> [REQUEST]: Copy the following lines out verbatim.

** Start RECORDS FOR THE EXERCISE **

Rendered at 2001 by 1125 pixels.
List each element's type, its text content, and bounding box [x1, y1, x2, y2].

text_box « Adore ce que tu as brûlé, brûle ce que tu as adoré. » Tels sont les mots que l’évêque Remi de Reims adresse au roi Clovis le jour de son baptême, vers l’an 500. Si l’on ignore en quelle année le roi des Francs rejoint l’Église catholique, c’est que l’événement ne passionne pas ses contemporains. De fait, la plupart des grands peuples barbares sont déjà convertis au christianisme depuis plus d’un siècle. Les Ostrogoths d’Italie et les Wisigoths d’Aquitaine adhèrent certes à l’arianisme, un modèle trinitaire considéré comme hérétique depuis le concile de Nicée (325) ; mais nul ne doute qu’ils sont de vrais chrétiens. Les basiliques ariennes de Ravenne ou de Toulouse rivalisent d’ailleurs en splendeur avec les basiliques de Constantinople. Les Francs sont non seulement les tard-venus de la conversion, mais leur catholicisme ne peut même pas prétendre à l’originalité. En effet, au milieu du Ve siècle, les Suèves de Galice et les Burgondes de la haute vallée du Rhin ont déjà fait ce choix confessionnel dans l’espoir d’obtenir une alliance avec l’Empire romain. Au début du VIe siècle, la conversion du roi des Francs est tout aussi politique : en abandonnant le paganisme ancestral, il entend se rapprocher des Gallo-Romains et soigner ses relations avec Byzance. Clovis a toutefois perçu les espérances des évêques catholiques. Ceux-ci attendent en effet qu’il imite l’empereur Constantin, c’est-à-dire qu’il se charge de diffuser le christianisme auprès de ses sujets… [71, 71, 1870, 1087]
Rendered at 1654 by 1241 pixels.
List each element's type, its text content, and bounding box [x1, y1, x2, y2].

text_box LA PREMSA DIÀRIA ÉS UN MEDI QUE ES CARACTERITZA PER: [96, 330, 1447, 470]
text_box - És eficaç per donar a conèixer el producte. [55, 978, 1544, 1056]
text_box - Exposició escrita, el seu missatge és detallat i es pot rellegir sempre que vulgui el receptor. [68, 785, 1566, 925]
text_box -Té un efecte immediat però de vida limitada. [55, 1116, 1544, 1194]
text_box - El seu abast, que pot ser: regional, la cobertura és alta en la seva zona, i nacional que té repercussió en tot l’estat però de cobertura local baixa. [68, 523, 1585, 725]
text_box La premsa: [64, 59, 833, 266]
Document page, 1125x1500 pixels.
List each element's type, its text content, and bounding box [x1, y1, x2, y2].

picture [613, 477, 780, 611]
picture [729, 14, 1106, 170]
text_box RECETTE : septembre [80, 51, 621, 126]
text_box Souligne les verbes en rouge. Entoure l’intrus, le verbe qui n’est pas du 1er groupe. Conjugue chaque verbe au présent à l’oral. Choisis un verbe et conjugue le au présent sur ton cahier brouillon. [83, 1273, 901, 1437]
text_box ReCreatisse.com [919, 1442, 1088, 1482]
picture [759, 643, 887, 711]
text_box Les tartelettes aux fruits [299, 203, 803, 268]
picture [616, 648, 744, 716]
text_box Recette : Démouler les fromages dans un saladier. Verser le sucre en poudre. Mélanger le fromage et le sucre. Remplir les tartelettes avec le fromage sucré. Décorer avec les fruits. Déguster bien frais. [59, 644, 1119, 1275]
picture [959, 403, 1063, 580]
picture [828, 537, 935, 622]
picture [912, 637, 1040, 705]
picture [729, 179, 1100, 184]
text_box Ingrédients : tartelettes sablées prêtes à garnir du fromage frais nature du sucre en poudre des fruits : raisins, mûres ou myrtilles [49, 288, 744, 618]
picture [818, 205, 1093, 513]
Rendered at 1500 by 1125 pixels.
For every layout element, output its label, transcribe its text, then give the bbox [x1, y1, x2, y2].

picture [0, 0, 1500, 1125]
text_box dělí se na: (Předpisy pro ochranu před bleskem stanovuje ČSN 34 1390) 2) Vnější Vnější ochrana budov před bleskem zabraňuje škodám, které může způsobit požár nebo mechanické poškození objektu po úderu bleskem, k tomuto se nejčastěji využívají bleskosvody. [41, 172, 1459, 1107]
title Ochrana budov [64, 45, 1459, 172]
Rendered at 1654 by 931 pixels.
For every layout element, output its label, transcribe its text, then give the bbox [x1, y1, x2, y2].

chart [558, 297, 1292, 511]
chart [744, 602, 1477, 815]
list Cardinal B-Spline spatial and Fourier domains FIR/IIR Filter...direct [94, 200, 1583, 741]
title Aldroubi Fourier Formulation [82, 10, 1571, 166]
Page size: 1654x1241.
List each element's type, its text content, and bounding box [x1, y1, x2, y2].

** End RECORDS FOR THE EXERCISE **

> [CORRECT ANSWER]:
Rendered at 2001 by 1125 pixels.
List each element's type, its text content, and bounding box [x1, y1, x2, y2].

text_box « Adore ce que tu as brûlé, brûle ce que tu as adoré. » Tels sont les mots que l’évêque Remi de Reims adresse au roi Clovis le jour de son baptême, vers l’an 500. Si l’on ignore en quelle année le roi des Francs rejoint l’Église catholique, c’est que l’événement ne passionne pas ses contemporains. De fait, la plupart des grands peuples barbares sont déjà convertis au christianisme depuis plus d’un siècle. Les Ostrogoths d’Italie et les Wisigoths d’Aquitaine adhèrent certes à l’arianisme, un modèle trinitaire considéré comme hérétique depuis le concile de Nicée (325) ; mais nul ne doute qu’ils sont de vrais chrétiens. Les basiliques ariennes de Ravenne ou de Toulouse rivalisent d’ailleurs en splendeur avec les basiliques de Constantinople. Les Francs sont non seulement les tard-venus de la conversion, mais leur catholicisme ne peut même pas prétendre à l’originalité. En effet, au milieu du Ve siècle, les Suèves de Galice et les Burgondes de la haute vallée du Rhin ont déjà fait ce choix confessionnel dans l’espoir d’obtenir une alliance avec l’Empire romain. Au début du VIe siècle, la conversion du roi des Francs est tout aussi politique : en abandonnant le paganisme ancestral, il entend se rapprocher des Gallo-Romains et soigner ses relations avec Byzance. Clovis a toutefois perçu les espérances des évêques catholiques. Ceux-ci attendent en effet qu’il imite l’empereur Constantin, c’est-à-dire qu’il se charge de diffuser le christianisme auprès de ses sujets… [71, 71, 1870, 1087]
Rendered at 1654 by 1241 pixels.
List each element's type, its text content, and bounding box [x1, y1, x2, y2].

text_box LA PREMSA DIÀRIA ÉS UN MEDI QUE ES CARACTERITZA PER: [96, 330, 1447, 470]
text_box - És eficaç per donar a conèixer el producte. [55, 978, 1544, 1056]
text_box - Exposició escrita, el seu missatge és detallat i es pot rellegir sempre que vulgui el receptor. [68, 785, 1566, 925]
text_box -Té un efecte immediat però de vida limitada. [55, 1116, 1544, 1194]
text_box - El seu abast, que pot ser: regional, la cobertura és alta en la seva zona, i nacional que té repercussió en tot l’estat però de cobertura local baixa. [68, 523, 1585, 725]
text_box La premsa: [64, 59, 833, 266]
Document page, 1125x1500 pixels.
List each element's type, its text content, and bounding box [x1, y1, x2, y2].

picture [613, 477, 780, 611]
picture [729, 14, 1106, 170]
text_box RECETTE : septembre [80, 51, 621, 126]
text_box Souligne les verbes en rouge. Entoure l’intrus, le verbe qui n’est pas du 1er groupe. Conjugue chaque verbe au présent à l’oral. Choisis un verbe et conjugue le au présent sur ton cahier brouillon. [83, 1273, 901, 1437]
text_box ReCreatisse.com [919, 1442, 1088, 1482]
picture [759, 643, 887, 711]
text_box Les tartelettes aux fruits [299, 203, 803, 268]
picture [616, 648, 744, 716]
text_box Recette : Démouler les fromages dans un saladier. Verser le sucre en poudre. Mélanger le fromage et le sucre. Remplir les tartelettes avec le fromage sucré. Décorer avec les fruits. Déguster bien frais. [59, 644, 1119, 1275]
picture [959, 403, 1063, 580]
picture [828, 537, 935, 622]
picture [912, 637, 1040, 705]
picture [729, 179, 1100, 184]
text_box Ingrédients : tartelettes sablées prêtes à garnir du fromage frais nature du sucre en poudre des fruits : raisins, mûres ou myrtilles [49, 288, 744, 618]
picture [818, 205, 1093, 513]
Rendered at 1500 by 1125 pixels.
For every layout element, output its label, transcribe its text, then give the bbox [x1, y1, x2, y2].

picture [0, 0, 1500, 1125]
text_box dělí se na: (Předpisy pro ochranu před bleskem stanovuje ČSN 34 1390) 2) Vnější Vnější ochrana budov před bleskem zabraňuje škodám, které může způsobit požár nebo mechanické poškození objektu po úderu bleskem, k tomuto se nejčastěji využívají bleskosvody. [41, 172, 1459, 1107]
title Ochrana budov [64, 45, 1459, 172]
Rendered at 1654 by 931 pixels.
For every layout element, output its label, transcribe its text, then give the bbox [x1, y1, x2, y2].

chart [558, 297, 1292, 511]
chart [744, 602, 1477, 815]
list Cardinal B-Spline spatial and Fourier domains FIR/IIR Filter...direct [94, 200, 1583, 741]
title Aldroubi Fourier Formulation [82, 10, 1571, 166]
Page size: 1654x1241.
List each element's type, its text content, and bounding box [x1, y1, x2, y2].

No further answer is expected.